# Yikes



## user823 (Feb 3, 2009)

Did an estimate today, commercial kitchen. Red hose from a commercial dishwasher. The owner just couldn't figure out why it wasn't draining correctly. After I informed him, he was pissed and said that was a wasted 45 dollars he paid his handyman!


----------



## uaplumber (Jun 16, 2008)

WOW


----------



## user823 (Feb 3, 2009)

This also from the same place, the owner couldn't figure out where the stream of water on the floor going to the floor drain was coming from. 21 year old 75 gal. N/G State Water heater. HELLO!!!!!!!!!!
They're getting a new water heater and a good fix on the dishwasher drain.


----------



## Ron (Jun 12, 2008)

What was written on the flue pipe, it looks like, Glove Off Top ???? Could Burn.


----------



## user823 (Feb 3, 2009)

Ron The Plumber said:


> What was written on the flue pipe, it looks like, Glove Off Top ???? Could Burn.

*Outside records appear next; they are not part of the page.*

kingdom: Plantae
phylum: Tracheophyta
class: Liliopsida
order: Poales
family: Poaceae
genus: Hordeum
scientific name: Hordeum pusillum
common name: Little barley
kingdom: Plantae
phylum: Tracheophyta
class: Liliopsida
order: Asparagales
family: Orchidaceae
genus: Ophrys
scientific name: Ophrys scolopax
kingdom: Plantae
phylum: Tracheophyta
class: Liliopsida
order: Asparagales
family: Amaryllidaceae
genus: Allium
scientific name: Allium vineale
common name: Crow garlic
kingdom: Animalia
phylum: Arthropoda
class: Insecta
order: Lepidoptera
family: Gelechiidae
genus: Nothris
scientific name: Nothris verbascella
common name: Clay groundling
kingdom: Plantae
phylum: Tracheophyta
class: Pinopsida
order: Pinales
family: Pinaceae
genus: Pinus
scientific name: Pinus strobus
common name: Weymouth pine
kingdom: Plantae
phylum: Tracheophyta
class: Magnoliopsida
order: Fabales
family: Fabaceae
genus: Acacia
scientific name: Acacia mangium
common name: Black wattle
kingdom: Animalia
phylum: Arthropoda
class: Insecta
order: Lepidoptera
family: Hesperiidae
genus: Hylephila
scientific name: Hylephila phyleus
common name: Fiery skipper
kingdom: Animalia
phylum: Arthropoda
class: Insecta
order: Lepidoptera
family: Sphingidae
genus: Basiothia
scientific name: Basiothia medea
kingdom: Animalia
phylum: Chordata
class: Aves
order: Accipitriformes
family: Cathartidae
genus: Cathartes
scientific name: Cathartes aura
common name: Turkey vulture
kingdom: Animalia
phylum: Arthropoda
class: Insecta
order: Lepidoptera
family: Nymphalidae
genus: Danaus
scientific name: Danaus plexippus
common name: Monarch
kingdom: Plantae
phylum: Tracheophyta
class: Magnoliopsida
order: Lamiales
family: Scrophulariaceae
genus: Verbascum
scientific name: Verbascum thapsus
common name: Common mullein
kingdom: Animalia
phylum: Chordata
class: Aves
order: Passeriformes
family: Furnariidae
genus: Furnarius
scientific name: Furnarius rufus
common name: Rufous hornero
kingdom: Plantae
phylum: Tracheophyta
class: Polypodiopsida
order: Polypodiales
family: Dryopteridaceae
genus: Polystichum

I laughed when I saw that. Guess what I moved off the top of the water heater before I took the picture? Yup you guess it, a pair of gloves! Maybe the workers there thought that's where the gloves belonged?:whistling2:


----------



## user823 (Feb 3, 2009)




----------



## Plumberman (Jul 7, 2008)

That aint even worth 45 bucks...


----------



## smellslike$tome (Jun 16, 2008)

Hope you charged him $450 for the fix.


----------



## Bill (Jun 17, 2008)

Yup, definately a handyman "P" trap!

If ya aint got it, make it!


----------



## para1 (Jun 17, 2008)

tHERE'S $45.00 WORTH OF MATERIALS.:yes:


----------